Studio album by Damhnait Doyle
- Released: 1996
- Genre: Contemporary folk
- Length: 46:06
- Label: Latitude EMI Music Canada
- Producer: Ken Myhr

Damhnait Doyle chronology
|  | Shadows Wake Me (1996) | Hyperdramatic (2000) |

= Shadows Wake Me =

Shadows Wake Me is the first studio album by Canadian singer Damhnait Doyle, released in 1996 (see 1996 in music) on the indie label Latitude Records, then later EMI Music Canada. The album was produced by guitarist Ken Myhr, who previously worked with such artists as Jane Siberry and Cowboy Junkies. Although a novice songwriter, Doyle co-wrote many songs on the album, some with Myhr, and others with Chris Tait, Tim Welch, David Gray, and Anne Bourne.

Doyle said in interviews that her home province of Newfoundland had a major influence: "Newfoundland has a lot to do with where my writing comes from and also the kind of person I am, my values and how I assert myself. It ties in with nature, the sea, folklore tales and the people surrounding me."

[Items from a data source]
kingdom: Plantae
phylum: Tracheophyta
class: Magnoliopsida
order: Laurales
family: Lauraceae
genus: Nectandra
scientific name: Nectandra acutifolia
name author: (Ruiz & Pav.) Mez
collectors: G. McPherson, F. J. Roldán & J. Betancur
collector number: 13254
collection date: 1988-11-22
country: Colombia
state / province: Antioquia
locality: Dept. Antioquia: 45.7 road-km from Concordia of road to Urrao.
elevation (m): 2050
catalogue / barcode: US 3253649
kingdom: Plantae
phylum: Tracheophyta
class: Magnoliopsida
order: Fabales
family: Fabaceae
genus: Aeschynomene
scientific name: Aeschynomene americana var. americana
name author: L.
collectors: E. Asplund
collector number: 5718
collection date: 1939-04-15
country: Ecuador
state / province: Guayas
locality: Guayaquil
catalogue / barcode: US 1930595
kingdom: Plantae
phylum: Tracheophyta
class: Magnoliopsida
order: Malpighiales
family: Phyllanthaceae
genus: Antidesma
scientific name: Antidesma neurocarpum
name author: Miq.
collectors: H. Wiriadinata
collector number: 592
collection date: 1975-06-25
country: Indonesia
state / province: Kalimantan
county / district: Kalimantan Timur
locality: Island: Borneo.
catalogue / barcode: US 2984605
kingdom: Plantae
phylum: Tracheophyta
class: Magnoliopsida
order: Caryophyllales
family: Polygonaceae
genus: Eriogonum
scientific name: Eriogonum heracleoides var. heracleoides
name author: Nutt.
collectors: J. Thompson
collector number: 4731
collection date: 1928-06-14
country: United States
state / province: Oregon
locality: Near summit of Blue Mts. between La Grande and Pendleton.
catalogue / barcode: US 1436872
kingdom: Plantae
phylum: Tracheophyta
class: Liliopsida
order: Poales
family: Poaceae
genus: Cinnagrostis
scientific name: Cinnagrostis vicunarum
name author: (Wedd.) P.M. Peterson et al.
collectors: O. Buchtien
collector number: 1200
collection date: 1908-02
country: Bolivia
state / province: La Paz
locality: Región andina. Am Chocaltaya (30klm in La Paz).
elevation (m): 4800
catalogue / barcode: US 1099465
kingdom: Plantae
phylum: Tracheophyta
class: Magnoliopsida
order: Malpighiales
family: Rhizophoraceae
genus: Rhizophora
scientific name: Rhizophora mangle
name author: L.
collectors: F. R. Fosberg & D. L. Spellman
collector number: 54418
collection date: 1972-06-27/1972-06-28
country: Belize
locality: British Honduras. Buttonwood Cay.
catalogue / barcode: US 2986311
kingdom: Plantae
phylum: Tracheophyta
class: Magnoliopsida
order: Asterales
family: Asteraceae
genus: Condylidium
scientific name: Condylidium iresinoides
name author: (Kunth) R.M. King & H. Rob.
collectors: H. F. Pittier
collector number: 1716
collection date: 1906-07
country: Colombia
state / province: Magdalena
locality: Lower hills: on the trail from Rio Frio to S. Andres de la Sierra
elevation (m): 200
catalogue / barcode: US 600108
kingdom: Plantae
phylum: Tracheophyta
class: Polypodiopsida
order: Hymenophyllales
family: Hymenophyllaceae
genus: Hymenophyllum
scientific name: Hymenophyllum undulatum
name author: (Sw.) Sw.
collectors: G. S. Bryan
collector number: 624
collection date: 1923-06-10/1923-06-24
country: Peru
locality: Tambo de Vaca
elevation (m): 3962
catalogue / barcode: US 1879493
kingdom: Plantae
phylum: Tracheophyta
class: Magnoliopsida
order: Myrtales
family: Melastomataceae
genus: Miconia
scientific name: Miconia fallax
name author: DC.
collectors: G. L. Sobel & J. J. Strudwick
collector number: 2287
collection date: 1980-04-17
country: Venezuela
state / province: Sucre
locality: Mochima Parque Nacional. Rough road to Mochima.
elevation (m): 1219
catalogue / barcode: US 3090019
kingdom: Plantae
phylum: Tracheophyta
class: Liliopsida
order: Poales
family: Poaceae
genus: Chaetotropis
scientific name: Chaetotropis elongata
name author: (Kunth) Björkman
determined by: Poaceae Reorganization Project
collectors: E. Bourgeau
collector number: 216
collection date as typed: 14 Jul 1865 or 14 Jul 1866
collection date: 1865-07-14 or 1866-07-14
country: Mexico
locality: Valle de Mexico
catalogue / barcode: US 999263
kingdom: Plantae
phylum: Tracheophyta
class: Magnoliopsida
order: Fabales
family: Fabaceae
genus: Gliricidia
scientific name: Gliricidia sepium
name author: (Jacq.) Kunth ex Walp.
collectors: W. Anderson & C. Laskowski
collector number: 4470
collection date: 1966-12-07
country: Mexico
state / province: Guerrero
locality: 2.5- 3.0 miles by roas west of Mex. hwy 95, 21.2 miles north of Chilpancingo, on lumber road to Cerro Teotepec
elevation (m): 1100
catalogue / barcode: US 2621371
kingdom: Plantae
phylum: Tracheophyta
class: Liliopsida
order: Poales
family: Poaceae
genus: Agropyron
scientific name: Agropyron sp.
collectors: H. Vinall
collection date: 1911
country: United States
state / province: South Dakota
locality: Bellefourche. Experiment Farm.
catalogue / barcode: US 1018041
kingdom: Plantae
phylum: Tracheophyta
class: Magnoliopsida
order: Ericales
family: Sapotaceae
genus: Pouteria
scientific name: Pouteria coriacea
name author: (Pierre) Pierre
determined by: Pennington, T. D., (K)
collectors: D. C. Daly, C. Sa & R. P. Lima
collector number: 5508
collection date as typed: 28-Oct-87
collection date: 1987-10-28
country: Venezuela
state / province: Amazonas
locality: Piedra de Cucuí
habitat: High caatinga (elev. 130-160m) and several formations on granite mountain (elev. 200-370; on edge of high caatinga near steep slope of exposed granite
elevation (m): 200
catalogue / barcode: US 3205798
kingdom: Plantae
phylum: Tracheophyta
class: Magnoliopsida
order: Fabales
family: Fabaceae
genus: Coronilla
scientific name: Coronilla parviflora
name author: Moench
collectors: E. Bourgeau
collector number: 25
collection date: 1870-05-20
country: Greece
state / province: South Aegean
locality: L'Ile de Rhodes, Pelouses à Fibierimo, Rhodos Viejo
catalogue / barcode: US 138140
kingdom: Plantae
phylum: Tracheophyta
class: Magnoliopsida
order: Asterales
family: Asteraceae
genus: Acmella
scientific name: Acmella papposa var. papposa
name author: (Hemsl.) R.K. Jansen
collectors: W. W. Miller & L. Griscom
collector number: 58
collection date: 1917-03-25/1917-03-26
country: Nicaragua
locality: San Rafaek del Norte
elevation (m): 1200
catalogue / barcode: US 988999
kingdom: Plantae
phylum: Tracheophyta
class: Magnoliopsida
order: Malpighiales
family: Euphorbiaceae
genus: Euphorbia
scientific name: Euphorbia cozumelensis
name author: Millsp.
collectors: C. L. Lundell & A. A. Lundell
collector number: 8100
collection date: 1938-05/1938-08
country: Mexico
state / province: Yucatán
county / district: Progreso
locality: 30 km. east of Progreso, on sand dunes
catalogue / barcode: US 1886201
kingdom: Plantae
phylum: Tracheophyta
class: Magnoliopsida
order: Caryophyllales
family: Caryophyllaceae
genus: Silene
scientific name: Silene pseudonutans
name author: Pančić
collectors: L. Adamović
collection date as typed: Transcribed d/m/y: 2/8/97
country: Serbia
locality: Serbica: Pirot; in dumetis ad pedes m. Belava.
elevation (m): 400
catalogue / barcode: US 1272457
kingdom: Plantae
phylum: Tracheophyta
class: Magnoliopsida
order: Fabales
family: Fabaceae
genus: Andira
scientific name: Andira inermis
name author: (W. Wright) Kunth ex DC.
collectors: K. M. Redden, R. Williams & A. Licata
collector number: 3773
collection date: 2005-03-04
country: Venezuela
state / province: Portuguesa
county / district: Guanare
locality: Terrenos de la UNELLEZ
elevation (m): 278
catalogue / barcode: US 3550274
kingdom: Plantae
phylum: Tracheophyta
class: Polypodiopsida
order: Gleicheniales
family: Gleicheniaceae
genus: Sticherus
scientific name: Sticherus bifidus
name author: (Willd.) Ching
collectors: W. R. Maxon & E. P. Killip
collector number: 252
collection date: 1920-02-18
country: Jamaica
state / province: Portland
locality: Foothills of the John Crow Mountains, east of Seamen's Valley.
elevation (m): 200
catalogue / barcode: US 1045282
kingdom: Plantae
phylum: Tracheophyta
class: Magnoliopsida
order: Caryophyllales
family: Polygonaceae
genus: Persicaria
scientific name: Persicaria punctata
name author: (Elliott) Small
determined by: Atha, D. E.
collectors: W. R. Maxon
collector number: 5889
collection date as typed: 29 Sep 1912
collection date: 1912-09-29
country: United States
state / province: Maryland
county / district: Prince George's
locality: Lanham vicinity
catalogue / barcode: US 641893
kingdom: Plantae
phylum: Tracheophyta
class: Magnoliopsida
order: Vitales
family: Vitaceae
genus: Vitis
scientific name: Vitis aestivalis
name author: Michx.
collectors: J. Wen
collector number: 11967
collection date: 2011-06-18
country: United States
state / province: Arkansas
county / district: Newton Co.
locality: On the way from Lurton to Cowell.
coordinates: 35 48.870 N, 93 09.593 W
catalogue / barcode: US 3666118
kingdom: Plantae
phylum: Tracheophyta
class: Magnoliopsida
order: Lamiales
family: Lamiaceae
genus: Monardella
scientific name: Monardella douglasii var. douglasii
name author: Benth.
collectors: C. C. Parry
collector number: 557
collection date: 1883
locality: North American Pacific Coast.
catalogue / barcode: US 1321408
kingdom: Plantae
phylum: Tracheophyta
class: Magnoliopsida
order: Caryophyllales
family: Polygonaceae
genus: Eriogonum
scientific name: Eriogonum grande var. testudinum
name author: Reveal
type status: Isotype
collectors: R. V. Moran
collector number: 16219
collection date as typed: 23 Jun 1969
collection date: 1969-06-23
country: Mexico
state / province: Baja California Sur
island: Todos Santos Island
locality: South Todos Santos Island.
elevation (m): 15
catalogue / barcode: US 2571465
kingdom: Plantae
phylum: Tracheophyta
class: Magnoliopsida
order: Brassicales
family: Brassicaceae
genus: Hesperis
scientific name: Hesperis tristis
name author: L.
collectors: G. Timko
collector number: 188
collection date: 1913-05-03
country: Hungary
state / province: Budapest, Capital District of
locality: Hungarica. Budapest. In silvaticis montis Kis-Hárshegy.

**YOUR TASK:** In the album text, rewrite the part starting at "Damhnait Doyle chronology" and ending at "and Anne Bourne.", changing "indie label" to "independent label". Use only the text to complete each task.

**EXERCISE RESULT:**
Damhnait Doyle chronology
|  | Shadows Wake Me (1996) | Hyperdramatic (2000) |

= Shadows Wake Me =

Shadows Wake Me is the first studio album by Canadian singer Damhnait Doyle, released in 1996 (see 1996 in music) on the independent label Latitude Records, then later EMI Music Canada. The album was produced by guitarist Ken Myhr, who previously worked with such artists as Jane Siberry and Cowboy Junkies. Although a novice songwriter, Doyle co-wrote many songs on the album, some with Myhr, and others with Chris Tait, Tim Welch, David Gray, and Anne Bourne.